Each line of the listing where the string "shal" appears is to be identified and copied.

┏━━

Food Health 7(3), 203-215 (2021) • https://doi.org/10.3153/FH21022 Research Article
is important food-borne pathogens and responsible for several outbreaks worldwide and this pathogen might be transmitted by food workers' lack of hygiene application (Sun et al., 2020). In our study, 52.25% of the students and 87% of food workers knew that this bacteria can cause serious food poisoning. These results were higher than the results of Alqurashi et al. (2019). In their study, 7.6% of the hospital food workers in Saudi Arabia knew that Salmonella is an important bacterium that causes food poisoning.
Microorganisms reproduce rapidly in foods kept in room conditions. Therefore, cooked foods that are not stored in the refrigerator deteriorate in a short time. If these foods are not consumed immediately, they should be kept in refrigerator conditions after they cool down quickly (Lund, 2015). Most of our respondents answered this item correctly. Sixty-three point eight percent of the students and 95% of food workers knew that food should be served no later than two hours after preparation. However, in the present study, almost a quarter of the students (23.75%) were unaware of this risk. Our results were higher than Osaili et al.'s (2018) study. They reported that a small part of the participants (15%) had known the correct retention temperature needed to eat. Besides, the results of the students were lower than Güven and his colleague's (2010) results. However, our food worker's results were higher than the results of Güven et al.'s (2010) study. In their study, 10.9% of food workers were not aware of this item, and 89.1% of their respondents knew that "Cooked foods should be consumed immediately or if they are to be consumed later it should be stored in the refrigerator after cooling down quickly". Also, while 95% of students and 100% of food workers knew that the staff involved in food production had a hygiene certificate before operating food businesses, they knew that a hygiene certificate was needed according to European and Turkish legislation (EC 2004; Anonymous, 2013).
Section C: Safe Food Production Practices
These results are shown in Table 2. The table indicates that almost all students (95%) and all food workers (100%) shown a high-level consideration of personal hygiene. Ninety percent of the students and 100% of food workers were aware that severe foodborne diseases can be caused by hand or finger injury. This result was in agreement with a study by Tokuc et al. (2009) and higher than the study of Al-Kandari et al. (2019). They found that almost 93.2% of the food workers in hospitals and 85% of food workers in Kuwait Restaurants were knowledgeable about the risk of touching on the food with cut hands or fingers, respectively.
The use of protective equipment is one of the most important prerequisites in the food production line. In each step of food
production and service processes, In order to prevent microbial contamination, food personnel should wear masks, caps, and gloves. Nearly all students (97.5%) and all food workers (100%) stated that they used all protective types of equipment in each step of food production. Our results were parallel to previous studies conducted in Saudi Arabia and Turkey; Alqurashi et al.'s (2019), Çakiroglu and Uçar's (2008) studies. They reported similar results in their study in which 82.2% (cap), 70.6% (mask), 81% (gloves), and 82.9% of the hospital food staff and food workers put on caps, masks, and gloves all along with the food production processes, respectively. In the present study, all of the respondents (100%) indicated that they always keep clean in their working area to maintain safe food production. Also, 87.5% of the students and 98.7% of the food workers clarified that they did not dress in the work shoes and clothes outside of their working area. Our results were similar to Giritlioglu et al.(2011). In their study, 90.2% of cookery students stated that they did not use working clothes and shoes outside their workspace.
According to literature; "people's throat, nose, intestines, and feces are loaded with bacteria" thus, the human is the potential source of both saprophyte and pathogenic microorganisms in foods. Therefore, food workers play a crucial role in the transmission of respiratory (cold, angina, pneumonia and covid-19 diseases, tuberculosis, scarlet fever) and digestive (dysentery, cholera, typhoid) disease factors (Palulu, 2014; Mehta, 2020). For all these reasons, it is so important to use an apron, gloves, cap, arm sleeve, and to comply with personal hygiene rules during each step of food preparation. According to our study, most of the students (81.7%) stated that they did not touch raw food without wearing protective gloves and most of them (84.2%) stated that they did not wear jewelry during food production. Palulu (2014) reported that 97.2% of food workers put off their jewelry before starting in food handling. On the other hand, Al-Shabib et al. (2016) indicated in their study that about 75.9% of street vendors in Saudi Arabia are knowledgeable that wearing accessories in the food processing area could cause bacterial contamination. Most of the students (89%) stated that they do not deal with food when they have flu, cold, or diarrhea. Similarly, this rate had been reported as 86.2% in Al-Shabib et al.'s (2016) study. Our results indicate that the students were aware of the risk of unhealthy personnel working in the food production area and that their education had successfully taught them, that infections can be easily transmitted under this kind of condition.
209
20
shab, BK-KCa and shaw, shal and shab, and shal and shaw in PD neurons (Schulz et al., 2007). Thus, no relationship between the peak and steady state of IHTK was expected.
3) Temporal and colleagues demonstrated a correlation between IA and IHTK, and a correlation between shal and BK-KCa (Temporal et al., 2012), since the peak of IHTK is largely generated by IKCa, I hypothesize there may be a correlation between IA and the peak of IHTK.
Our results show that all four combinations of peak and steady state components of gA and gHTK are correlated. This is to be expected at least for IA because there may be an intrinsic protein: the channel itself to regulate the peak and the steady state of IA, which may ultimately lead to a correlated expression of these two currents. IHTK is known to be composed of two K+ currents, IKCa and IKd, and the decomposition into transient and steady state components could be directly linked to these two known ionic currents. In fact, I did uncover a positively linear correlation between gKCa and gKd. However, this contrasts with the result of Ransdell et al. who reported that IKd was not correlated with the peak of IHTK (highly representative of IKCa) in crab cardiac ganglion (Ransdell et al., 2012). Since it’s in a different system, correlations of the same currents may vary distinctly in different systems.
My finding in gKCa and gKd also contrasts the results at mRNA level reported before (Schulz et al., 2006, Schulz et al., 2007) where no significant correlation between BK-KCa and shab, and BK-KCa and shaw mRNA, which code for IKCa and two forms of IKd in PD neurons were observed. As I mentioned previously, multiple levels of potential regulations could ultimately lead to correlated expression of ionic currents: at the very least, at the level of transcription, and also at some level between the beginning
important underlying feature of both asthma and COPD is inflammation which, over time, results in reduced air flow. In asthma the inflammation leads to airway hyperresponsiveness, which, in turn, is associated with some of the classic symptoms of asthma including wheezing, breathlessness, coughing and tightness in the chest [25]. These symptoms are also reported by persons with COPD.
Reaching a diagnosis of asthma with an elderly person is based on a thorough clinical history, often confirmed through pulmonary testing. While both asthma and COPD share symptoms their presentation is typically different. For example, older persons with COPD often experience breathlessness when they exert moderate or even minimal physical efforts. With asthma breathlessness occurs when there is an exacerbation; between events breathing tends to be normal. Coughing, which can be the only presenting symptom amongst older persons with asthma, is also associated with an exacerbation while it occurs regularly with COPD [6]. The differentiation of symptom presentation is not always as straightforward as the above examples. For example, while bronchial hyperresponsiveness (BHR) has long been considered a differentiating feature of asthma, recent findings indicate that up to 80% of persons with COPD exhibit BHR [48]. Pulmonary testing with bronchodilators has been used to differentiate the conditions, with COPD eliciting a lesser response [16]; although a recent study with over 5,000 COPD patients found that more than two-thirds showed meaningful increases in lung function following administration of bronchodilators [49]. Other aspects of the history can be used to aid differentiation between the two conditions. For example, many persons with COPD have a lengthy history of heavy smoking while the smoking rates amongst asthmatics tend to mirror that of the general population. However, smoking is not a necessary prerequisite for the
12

┗━━

YOUR RESPONSE —
shab, BK-KCa and shaw, shal and shab, and shal and shaw in PD neurons (Schulz et al., 2007). Thus, no relationship between the peak and steady state of IHTK was expected.
3) Temporal and colleagues demonstrated a correlation between IA and IHTK, and a correlation between shal and BK-KCa (Temporal et al., 2012), since the peak of IHTK is largely generated by IKCa, I hypothesize there may be a correlation between IA and the peak of IHTK.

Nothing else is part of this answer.